Lymphaticovenous malformation of the right orbit: (a) clinical view; (b) magnetic resonance imaging of the head region revealing large intraorbital lymphaticovenous malformation
14.5 Treatment Option
LM is a benign lesion and small or asymptomatic lesions may be observed [3, 21]. Spontaneous regression of LMs is rarely seen . Treatment of LMs is reserved in case of symptomatic lesions that cause pain and significant deformity or if the LM is a threat to a vital structures [3, 7, 8]. An infected LM often requires intravenous antimicrobial therapy . Patients and families are counseled that LM can expand following any intervention, and thus additional treatments are often required in the future . Treatment option for LM is usually multimodal, and treatment algorithms are not yet created [3, 6, 8, 10–12, 16–19, 22–29, 31]. Treatment of LMs includes observation, pharmacotherapy, excision, and sclerotherapy [3–31]. Disease location has a major influence on prognosis, and outcomes are not so favorable for children with orbital, parotid, laryngopharyngeal, and oral disease [10, 14, 15].

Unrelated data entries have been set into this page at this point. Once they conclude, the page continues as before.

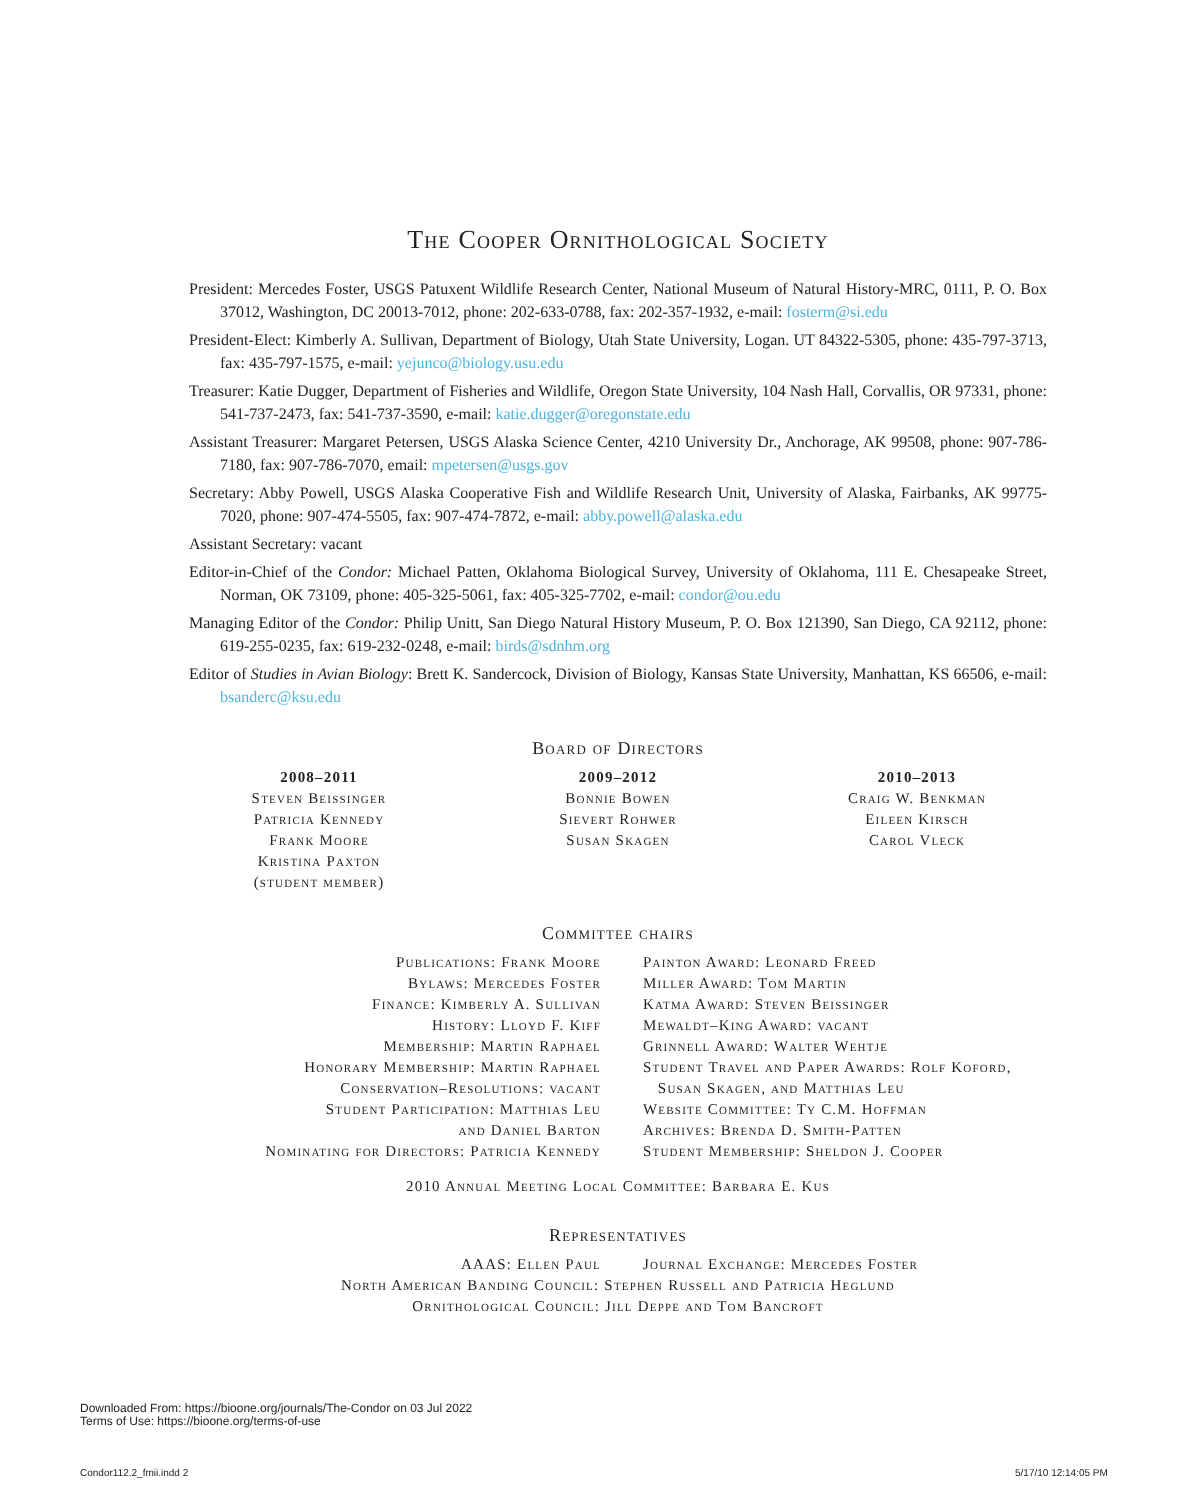The Cooper Ornithological Society
President: Mercedes Foster, USGS Patuxent Wildlife Research Center, National Museum of Natural History-MRC, 0111, P. O. Box 37012, Washington, DC 20013-7012, phone: 202-633-0788, fax: 202-357-1932, e-mail: fosterm@si.edu
President-Elect: Kimberly A. Sullivan, Department of Biology, Utah State University, Logan. UT 84322-5305, phone: 435-797-3713, fax: 435-797-1575, e-mail: yejunco@biology.usu.edu
Treasurer: Katie Dugger, Department of Fisheries and Wildlife, Oregon State University, 104 Nash Hall, Corvallis, OR 97331, phone: 541-737-2473, fax: 541-737-3590, e-mail: katie.dugger@oregonstate.edu
Assistant Treasurer: Margaret Petersen, USGS Alaska Science Center, 4210 University Dr., Anchorage, AK 99508, phone: 907-786-7180, fax: 907-786-7070, email: mpetersen@usgs.gov
Secretary: Abby Powell, USGS Alaska Cooperative Fish and Wildlife Research Unit, University of Alaska, Fairbanks, AK 99775-7020, phone: 907-474-5505, fax: 907-474-7872, e-mail: abby.powell@alaska.edu
Assistant Secretary: vacant
Editor-in-Chief of the Condor: Michael Patten, Oklahoma Biological Survey, University of Oklahoma, 111 E. Chesapeake Street, Norman, OK 73109, phone: 405-325-5061, fax: 405-325-7702, e-mail: condor@ou.edu
Managing Editor of the Condor: Philip Unitt, San Diego Natural History Museum, P. O. Box 121390, San Diego, CA 92112, phone: 619-255-0235, fax: 619-232-0248, e-mail: birds@sdnhm.org
Editor of Studies in Avian Biology: Brett K. Sandercock, Division of Biology, Kansas State University, Manhattan, KS 66506, e-mail: bsanderc@ksu.edu
Board of Directors
2008–2011
Steven Beissinger
Patricia Kennedy
Frank Moore
Kristina Paxton
(student member)
2009–2012
Bonnie Bowen
Sievert Rohwer
Susan Skagen
2010–2013
Craig W. Benkman
Eileen Kirsch
Carol Vleck
Committee chairs
Publications: Frank Moore
Bylaws: Mercedes Foster
Finance: Kimberly A. Sullivan
History: Lloyd F. Kiff
Membership: Martin Raphael
Honorary Membership: Martin Raphael
Conservation–Resolutions: vacant
Student Participation: Matthias Leu
and Daniel Barton
Nominating for Directors: Patricia Kennedy
Painton Award: Leonard Freed
Miller Award: Tom Martin
Katma Award: Steven Beissinger
Mewaldt–King Award: vacant
Grinnell Award: Walter Wehtje
Student Travel and Paper Awards: Rolf Koford,
Susan Skagen, and Matthias Leu
Website Committee: Ty C.M. Hoffman
Archives: Brenda D. Smith-Patten
Student Membership: Sheldon J. Cooper
2010 Annual Meeting Local Committee: Barbara E. Kus
Representatives
AAAS: Ellen Paul Journal Exchange: Mercedes Foster
North American Banding Council: Stephen Russell and Patricia Heglund
Ornithological Council: Jill Deppe and Tom Bancroft
Downloaded From: https://bioone.org/journals/The-Condor on 03 Jul 2022
Terms of Use: https://bioone.org/terms-of-use
Condor112.2_fmii.indd 2 5/17/10 12:14:05 PM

Injection sclerotherapy induces endothelial inflammation in a vascular structure with the goal of causing thrombosis, occlusion, fibrosis, and contraction within a structure . Sclerotherapy has emerged during the past several decades as first-line treatment option for large or problematic macrocystic/combined LM [3, 8, 12]. Sclerotherapy is less successful and less predictive for microcystic (deep-seated) LM, the response is not instantaneous, and usually multiple procedures are needed [3, 4, 6, 13]. Different sclerosing agents have been used for sclerotherapy of LMs such as ethanol, hypertonic saline, alcoholic solution of zein (ASZ) (Ethibloc), and sodium tetradecyl sulfate (STS) [6, 8, 12, 13, 22]. Ethanol has the highest complication rate (ulceration, nerve injury, systemic toxicity) [3, 20]. The most utilized sclerosing agents for LMs are doxycycline, bleomycin, and OK-432 [3, 4, 6–8, 10–12, 16, 22, 27, 29].